Conocía solo un pedazo, una de oídas, lo que Ángel cantaba a grito pelado en los botellones, lo que escuchábamos en el Dónde Vamos entre partida y partida, entre cerveza y cerveza: «Creo recordar que por la noche el pájaro blanco echó a volar de nuestros corazones…». Era triste, sonaba desesperada. Me gustaba. Mucho más que esa otra que ponían a veces, la de la puerta. Era otro tono, era otra historia, también sesgada, requiriendo como tantas otras canciones una escucha más profunda, más detenida. La inmediatez de un bar cutre de fin de semana no admitía los casi diez minutos de Abre la puerta, así que durante mucho tiempo En el lago, la de los gritos desaforados de Ángel, cuajados de gallos premeditados, fue la canción que para mí definió a Triana.

Había también alguna cinta de casete en casa. Grabación sobre grabación, ecos de canciones borradas superponiéndose a las más recientes. Tu frialdad sonaba como un eco fantasmal, casi un susurro extraviado en el tiempo. Hice el intento un par de veces, estimulado por los retazos de gloria que alcanzaba a asimilar cada fin de semana, pero fue inútil: en realidad no se oía un carajo. En una época en la que el acceso a la música era algo más costoso, casi un acto voluntario de conocimiento, libre de los automatismos consumistas de la era de Internet, que lo devalúan todo, que todo lo ensucian, era cuestión de tiempo que mi curiosidad me empujara a comprar el que, según pude entender, era el disco más representativo del grupo, y no solo eso, sino también uno de los discos mayúsculos de la historia de la música en España: El patio.

Siete canciones y la inmortalidad. No les hizo falta más a los sevillanos, aunque tuvieron ocasión de seguir demostrando su valía en otros discos no menos meritorios a lo largo de la segunda mitad de los setenta. Siete canciones, sí, incluyendo las ya sabidas En el lago y, sobre todo, ahora sí, íntegra y compleja, inagotable, eterna, Abre la puerta. Diez minutos irrepetibles, necesarios, insultantes. Soberbios. Aquella canción, la primera del disco, no podía dejar indiferente a nadie: desde el largo desarrollo instrumental del comienzo, pasando por la poderosa irrupción de la voz de Jesús de la Rosa, los teclados hablándose entretanto con las percusiones de Tele y la guitarra de Rodway, el canto sencillo, la letra casi infantil, «Hay una fuente, niña, que la llaman «del amor», donde bailan los luceros y la luna con el sol», así hasta la maravillosa coda final en la que, a modo de presentación, cada miembro del grupo hace su propio alarde instrumental, otra vez teclados, guitarras, percusiones, cada cual aguardando su turno, secuenciados hasta desembocar en ese… ¿cómo llamarlo?, ese caos ordenado, ese resumen sonoro, tormenta sostenida por punteos eléctricos y rematada, por rematarla de alguna manera, con un final pausado, casi abrupto. Diez minutos, y uno que se queda con ganas de volver a escucharla.

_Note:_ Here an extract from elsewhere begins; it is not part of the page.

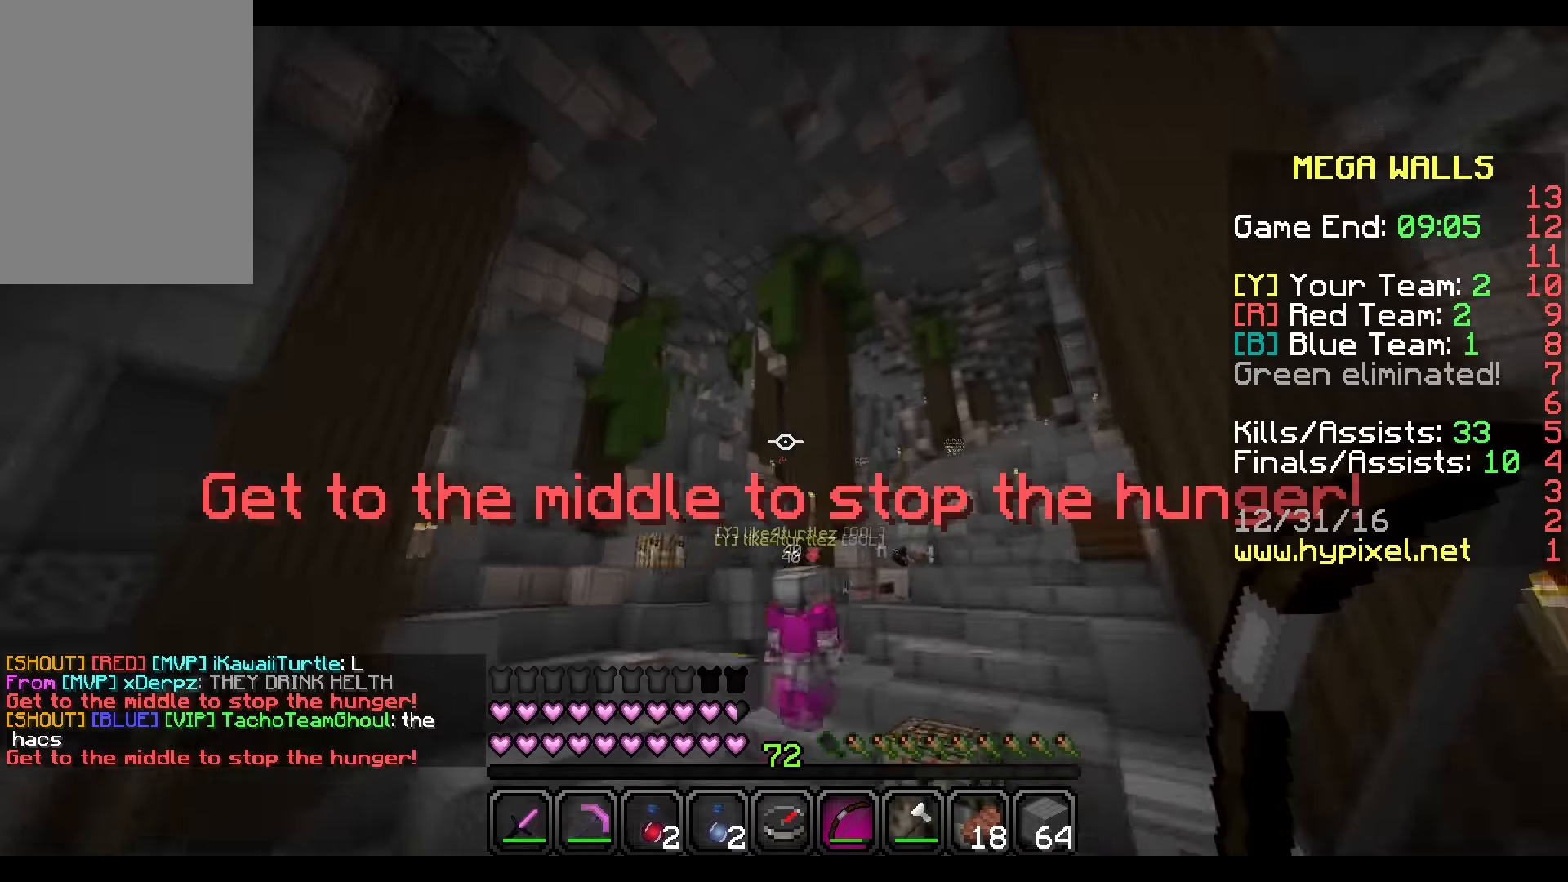
{"keys": ["w"], "mouse": [], "events": [[234, "d", "up"]]}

Abre la puerta habría bastado para justificar la existencia de este disco, y diría que incluso la existencia de cualquier grupo. Pero es que aparte de esta, el que fuera primer disco de Triana contenía otras joyas como Sé de un lugar, Recuerdos de una noche, la ya citada En el lago y, sobre todo y para mí, Luminosa mañana, esa canción pequeña, discreta e infalible que siempre encontramos en los discos importantes de nuestra vida y a la que le terminamos guardando, por un motivo u otro, un cariño especial. Todas estas canciones, como tantas otras, tantas y tantas de tantos y tan buenos discos, han venido acompañándome desde entonces, ya media vida: lo mismo a la luz naranja del salón de casa de mi madre que fregando platos al mediodía, lo mismo en el coche camino del trabajo que en los auriculares del MP3 cuando salía a caminar, preparándome para el Camino de Santiago, ahora mismo lo recuerdo una vez más, una mañana luminosa de verano pateando las tripas viejas de Málaga, de las entrañas de Capuchinos hasta la cima de Gibralfaro, de calles solitarias inundadas de sol hasta la arena donde el mar se cansa. Ahí estaban, bien cerca, y aquí siguen todavía: canciones que suenan en mi mente, hilvanando pedazos de vida.

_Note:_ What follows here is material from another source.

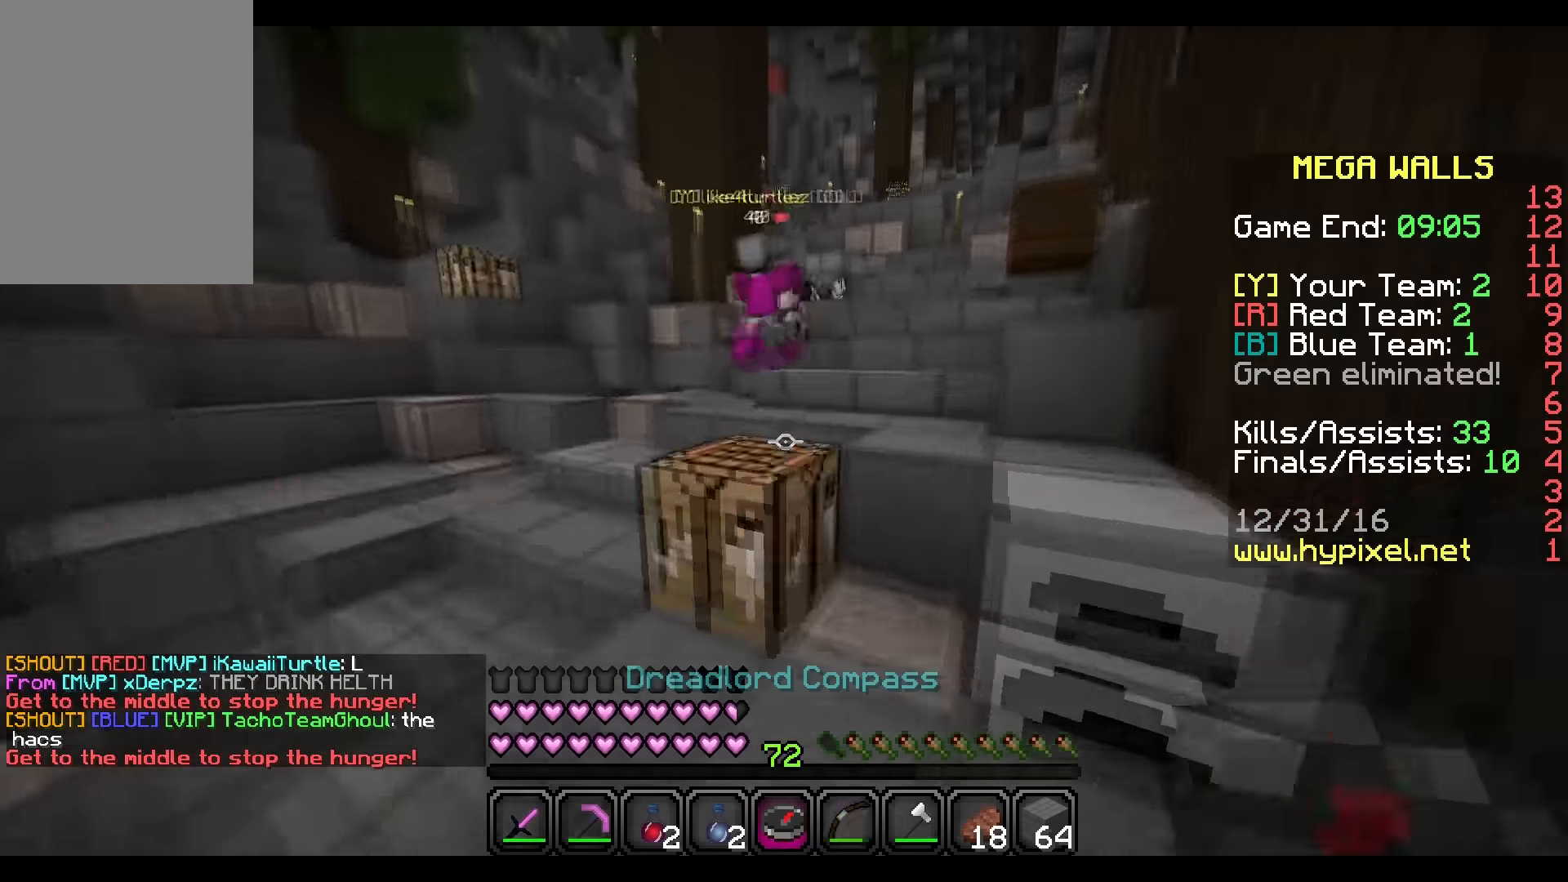
{"keys": ["w"], "mouse": [], "events": []}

El patio supuso un hito musical difícil de igualar, un debut apoteósico que, más allá de etiquetas (rock progresivo, rock andaluz…) o de modas, estaba predestinado a ocupar siempre las primeras posiciones en las listas de discos españoles más importantes del siglo XX. Cuando por fin pude entender toda su riqueza y toda su complejidad, con apenas veinte años, me sentí de súbito ridículamente maduro, como si escuchar aquella música densa y vieja me aportase cierto prestigio, cierto poso de sabiduría que a muchos, por simple ignorancia o desentendimiento, no les alcanzaría jamás. Algo parecido, ni más ni menos, a lo que ya me había sucedido, por ejemplo, con Héroes, pero con más solera. Y es que seguía siendo un niñato, después de todo. Aunque, al menos en adelante, podría berrear aquellas canciones con conocimiento de causa cada vez que las pusieran en algún bar.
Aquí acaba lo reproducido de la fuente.